Se è positivo il fatto che il servizio civile continui a sopravvivere, pur pesantemente toccato dal taglio ai finanziamenti (e ancora senza una necessaria riforma di legge, a più di dieci anni dalla sua istituzione) rimane da dire che il precedente ministro, Andrea Riccardi, si era impegnato a garantire (sia per il 2013 che per il 2014) l’approvazione annuale di progetti per 18.810 volontari, dei quali 450 all’estero. E che la richiesta degli enti e associazioni che usufruiscono del servizio civile volontario nazionale era ben diversa: almeno 30 mila volontari all’anno (erano oltre 56 mila nel 2006, quando l’iniziativa veniva promossa con pubblicità progresso in cui si elencavano i numerosi reciproci benefici del servizio civile per i giovani volontari e le realtà che li ospitavano, mentre i fondi stanziati sono diminuiti da 299 milioni del 2008 ai 110 milioni del 2011 e i 68 milioni per il 2012).
Insomma, la crisi ha costretto ad un ridimensionamento di molti servizi, in molti ambiti nel nostro Paese, e il Servizio civile non ha evidentemente fatto eccezione.

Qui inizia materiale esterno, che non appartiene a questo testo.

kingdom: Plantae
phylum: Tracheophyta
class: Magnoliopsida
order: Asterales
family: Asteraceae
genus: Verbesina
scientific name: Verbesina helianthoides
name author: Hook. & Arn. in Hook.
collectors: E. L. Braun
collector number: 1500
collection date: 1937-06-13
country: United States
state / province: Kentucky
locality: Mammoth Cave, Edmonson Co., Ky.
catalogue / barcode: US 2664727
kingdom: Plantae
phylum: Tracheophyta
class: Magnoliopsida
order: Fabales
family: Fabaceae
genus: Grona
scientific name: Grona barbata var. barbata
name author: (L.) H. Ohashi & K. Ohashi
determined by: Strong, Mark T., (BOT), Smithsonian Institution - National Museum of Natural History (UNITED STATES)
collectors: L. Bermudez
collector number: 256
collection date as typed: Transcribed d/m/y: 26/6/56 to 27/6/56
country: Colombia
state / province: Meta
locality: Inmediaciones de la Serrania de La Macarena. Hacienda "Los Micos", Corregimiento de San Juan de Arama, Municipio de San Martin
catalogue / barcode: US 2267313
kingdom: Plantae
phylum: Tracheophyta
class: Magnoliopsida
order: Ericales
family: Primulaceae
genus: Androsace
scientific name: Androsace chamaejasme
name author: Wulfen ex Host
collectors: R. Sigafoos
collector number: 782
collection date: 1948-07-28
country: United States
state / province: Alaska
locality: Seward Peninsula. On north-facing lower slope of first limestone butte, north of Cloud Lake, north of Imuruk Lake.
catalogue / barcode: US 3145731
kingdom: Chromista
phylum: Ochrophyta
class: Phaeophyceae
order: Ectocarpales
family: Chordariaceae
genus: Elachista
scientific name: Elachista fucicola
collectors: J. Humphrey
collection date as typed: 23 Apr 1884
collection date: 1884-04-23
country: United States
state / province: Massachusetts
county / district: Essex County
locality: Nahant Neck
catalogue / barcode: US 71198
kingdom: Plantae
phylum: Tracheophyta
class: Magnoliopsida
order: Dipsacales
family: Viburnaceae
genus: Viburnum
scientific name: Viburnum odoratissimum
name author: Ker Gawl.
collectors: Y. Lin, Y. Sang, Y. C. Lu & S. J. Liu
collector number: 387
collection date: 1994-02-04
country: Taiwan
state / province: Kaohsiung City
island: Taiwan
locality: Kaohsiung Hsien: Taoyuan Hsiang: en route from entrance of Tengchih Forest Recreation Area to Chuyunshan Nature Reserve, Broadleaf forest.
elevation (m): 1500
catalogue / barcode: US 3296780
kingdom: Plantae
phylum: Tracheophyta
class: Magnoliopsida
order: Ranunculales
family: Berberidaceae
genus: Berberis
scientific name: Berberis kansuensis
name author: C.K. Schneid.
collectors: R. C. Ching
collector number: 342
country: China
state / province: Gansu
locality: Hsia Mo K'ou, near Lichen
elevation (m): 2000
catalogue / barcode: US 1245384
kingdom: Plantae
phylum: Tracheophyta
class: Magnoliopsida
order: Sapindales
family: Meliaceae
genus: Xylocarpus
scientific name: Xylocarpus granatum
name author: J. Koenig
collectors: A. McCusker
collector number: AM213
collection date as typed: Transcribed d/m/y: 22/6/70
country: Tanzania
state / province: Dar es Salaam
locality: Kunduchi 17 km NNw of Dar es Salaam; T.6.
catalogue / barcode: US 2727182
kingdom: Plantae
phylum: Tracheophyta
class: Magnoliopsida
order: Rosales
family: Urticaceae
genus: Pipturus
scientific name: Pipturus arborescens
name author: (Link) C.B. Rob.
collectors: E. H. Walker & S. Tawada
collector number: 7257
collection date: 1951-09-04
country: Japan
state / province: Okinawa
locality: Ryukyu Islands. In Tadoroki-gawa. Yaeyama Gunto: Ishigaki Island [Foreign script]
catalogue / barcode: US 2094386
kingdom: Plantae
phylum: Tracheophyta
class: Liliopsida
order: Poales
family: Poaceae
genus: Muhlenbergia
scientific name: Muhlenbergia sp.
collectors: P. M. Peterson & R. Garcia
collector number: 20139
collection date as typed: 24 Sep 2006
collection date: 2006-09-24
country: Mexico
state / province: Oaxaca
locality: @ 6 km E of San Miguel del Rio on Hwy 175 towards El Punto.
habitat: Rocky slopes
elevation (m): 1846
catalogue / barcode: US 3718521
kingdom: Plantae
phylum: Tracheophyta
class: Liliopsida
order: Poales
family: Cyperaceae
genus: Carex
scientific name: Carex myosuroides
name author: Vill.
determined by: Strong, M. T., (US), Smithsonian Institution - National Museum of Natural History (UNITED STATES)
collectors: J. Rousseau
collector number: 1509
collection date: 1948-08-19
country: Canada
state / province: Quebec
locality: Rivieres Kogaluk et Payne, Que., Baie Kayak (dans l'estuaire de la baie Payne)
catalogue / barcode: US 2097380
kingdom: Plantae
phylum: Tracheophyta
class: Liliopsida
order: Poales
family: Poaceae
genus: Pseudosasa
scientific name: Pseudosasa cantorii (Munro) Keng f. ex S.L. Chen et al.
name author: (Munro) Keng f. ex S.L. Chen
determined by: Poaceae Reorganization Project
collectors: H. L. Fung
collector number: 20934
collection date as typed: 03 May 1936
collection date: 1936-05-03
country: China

Segnali di speranza, arrivano ancora una volta dalle dichiarazioni del ministro Idem, intenzionata a proporre un emendamento al Disegno di legge concernente la “Conversione in legge del Decreto legge n. 35 dell’8 aprile 2013″, per poter inserire i fondi destinati al servizio civile tra gli stanziamenti esclusi dai tagli lineari introdotti dal Decreto. Una decisione che renderebbe il servizio civile tra i temi non sottoponibili alla prossima Legge di stabilità. “Certamente – spiega la responsabile dell’ufficio risorse umane del Gruppo Abele Emanuela Olivo – questa ulteriore riduzione numerica non permetterà alle tante associazioni ed enti che rendono possibile l’esperienza di Servizio Civile di mantenere tutti i progetti e le iniziative importanti a favore dei più deboli, e ridurrà ulteriormente la possibilità per i giovani di sperimentarsi in ambito sociale”.